I too didn't have many dates in my late teens/early 20s. I just wasn't popular with men. I had no dates for a seven year stretch from my late teens to early 20s. Not even a prom or homecoming dance date. So I can relate to no serious relationships too. I think those of us who, in what one might call our "formative dating years" didn't date a lot, tend to be a bit more independent (romantically) from the opposite sex. I've said it before and I will say it again, if anything happens to my boyfriend or happens between us, I am done. It took me five of dating years to find my current boyfriend from the end of my last relationship. I like men, always will and it has nothing to do with them. It's that I really don't care to search again (besides, I would always be comparing others to him I think. I can't imagine a better, kinder, smarter, more "has his life together" man who also has so much in common with me that it's like we've always been together).
The notion of having a women and partner to try to tackle the world together sounds like wishful thinking, I just don't see that happening especially in today's dating climate. Women defiantly don't want a man they have to mother or motivate, then want the complete package, a man who is already self motivated and self sufficient.
"Women don't want a man they have to mother or motivate"? What? OP, why would they? What kind of an expectation is that? Why would grown men need or want mothering or motivating? Your observation says a lot more about today's men than today's women. Women have never wanted an adult child, it has nothing to do with "today".
What your comment leads me to conclude, is that there are a lot of guys in their 20's, who are more into video gaming than facing reality, getting jobs, and taking on adult responsibilities. The 20's must be a real washout for women looking to date.
Honestly, just focus on doing what you are doing to make yourself happy. I wouldn't worry about meeting a girl, and let it just happen when it happens. The best relationships are those that happen when you least expect it.

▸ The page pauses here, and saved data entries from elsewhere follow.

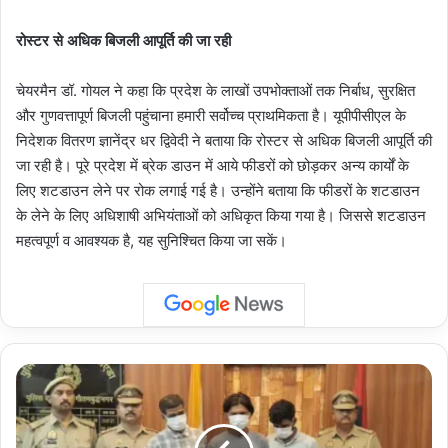
रोस्टर से अधिक बिजली आपूर्ति की जा रही
चेयरमैन डॉ. गोयल ने कहा कि प्रदेश के लाखों उपभोक्ताओं तक निर्बाध, सुरक्षित
और गुणवत्तापूर्ण बिजली पहुंचाना हमारी सर्वोच्च प्राथमिकता है। यूपीपीसीएल के
निदेशक वितरण ज्ञानेंद्र धर द्विवेदी ने बताया कि रोस्टर से अधिक बिजली आपूर्ति की
जा रही है। पूरे प्रदेश में ब्रेक डाउन में आये फीडरों को छोड़कर अन्य कार्यों के
लिए शटडाउन लेने पर रोक लगाई गई है। उन्होंने बताया कि फीडरों के शटडाउन
के लेने के लिए अधिशाषी अभियंताओं को अधिकृत किया गया है। जिससे शटडाउन
महत्वपूर्ण व आवश्यक है, यह सुनिश्चित किया जा सकें।
Crime
News:
ग्रेटर
नोएडा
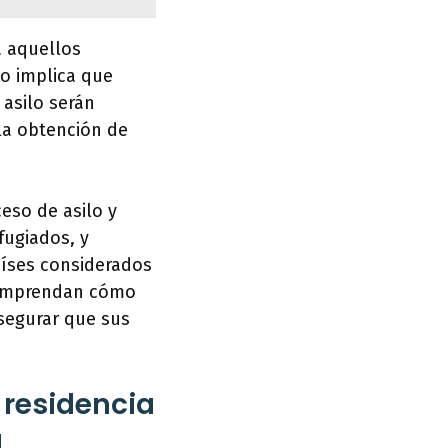
a aquellos
to implica que
asilo serán
la obtención de
eso de asilo y
fugiados, y
aíses considerados
 comprendan cómo
asegurar que sus
 residencia
a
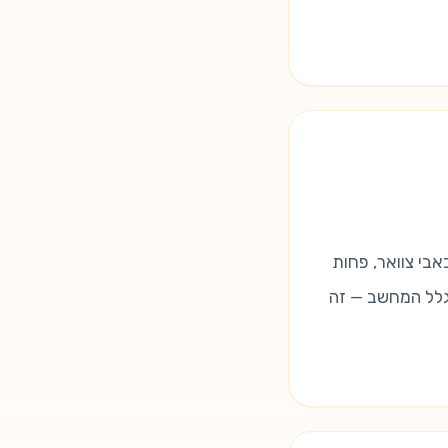
אבי צוואר, פחות
בגלל המחשב — זה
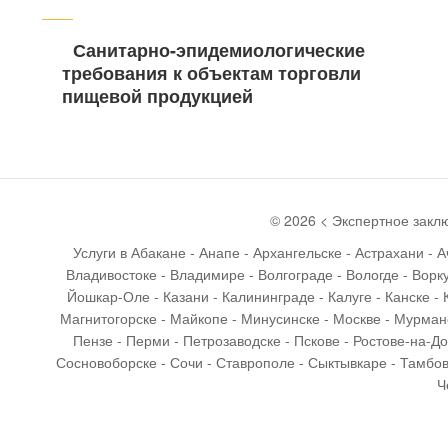
запись
Санитарно-эпидемиологические
требования к объектам торговли
пищевой продукцией
©
2026
< Экспертное закл
Услуги в Абакане - Анапе - Архангельске - Астрахани - 
Владивостоке - Владимире - Волгограде - Вологде - Ворку
Йошкар-Оле - Казани - Калининграде - Калуге - Канске - 
Магнитогорске - Майкопе - Минусинске - Москве - Мурманс
Пензе - Перми - Петрозаводске - Пскове - Ростове-на-Д
Сосновоборске - Сочи - Ставрополе - Сыктывкаре - Тамбове
Ч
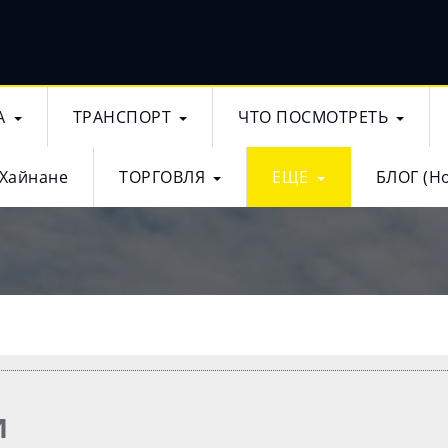
А
ТРАНСПОРТ
ЧТО ПОСМОТРЕТЬ
 Хайнане
ТОРГОВЛЯ
ЕЩЕ
БЛОГ (Н
и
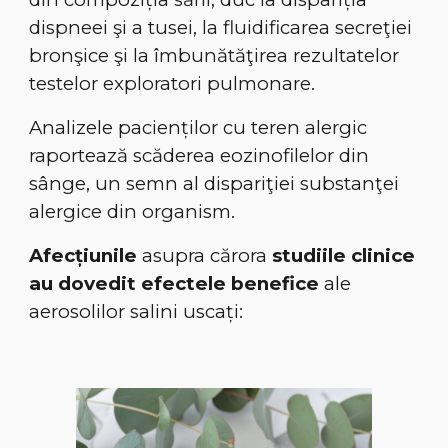
dispneei şi a tusei, la fluidificarea secreţiei
bronşice şi la îmbunătăţirea rezultatelor
testelor exploratori pulmonare.
Analizele pacienților cu teren alergic
raportează scăderea eozinofilelor din
sânge, un semn al dispariţiei substanţei
alergice din organism.
Afecțiunile
asupra cărora
studiile clinice
au dovedit efectele benefice
ale
aerosolilor salini uscați:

I have taken breaks from dating. I actually didn't talk to a woman for an entire year cause it was drilled nowadays that saying hi to a woman is creepy, asking for her number is creepy, and so on. After that I just didn't bother nor care and didn't approach strangers. To this day, unless there is clear cut interest with a woman, I don't talk to them.
I have taken breaks from dating. I actually didn't talk to a woman for an entire year cause it was drilled nowadays that saying hi to a woman is creepy, asking for her number is creepy, and so on. After that I just didn't bother nor care and didn't approach strangers. To this day, unless there is clear cut interest with a woman, I don't talk to them.
I honestly believe I remember reading some of your posts saying the exact same thing on a different thread in this same relationship forum..
1. The masturbation thing probably isn't for this forum.
2. Of course women don't want to mother grown men. Do you want to have to father a grown woman? Drag her through everything, make appointments for her and remind her of them, give her an allowance and budget it for her, remind her when to wash the dishes, get her up in the morning because she needs to get ready for work...? Fight her battles for her, speak on her behalf to friends and the boss? That's sort of an odd complaint, TBH. Adults do want other adults. Women work hard, we have hobbies, we have lives going on. Who has time to "motivate" a grown man to do the basics?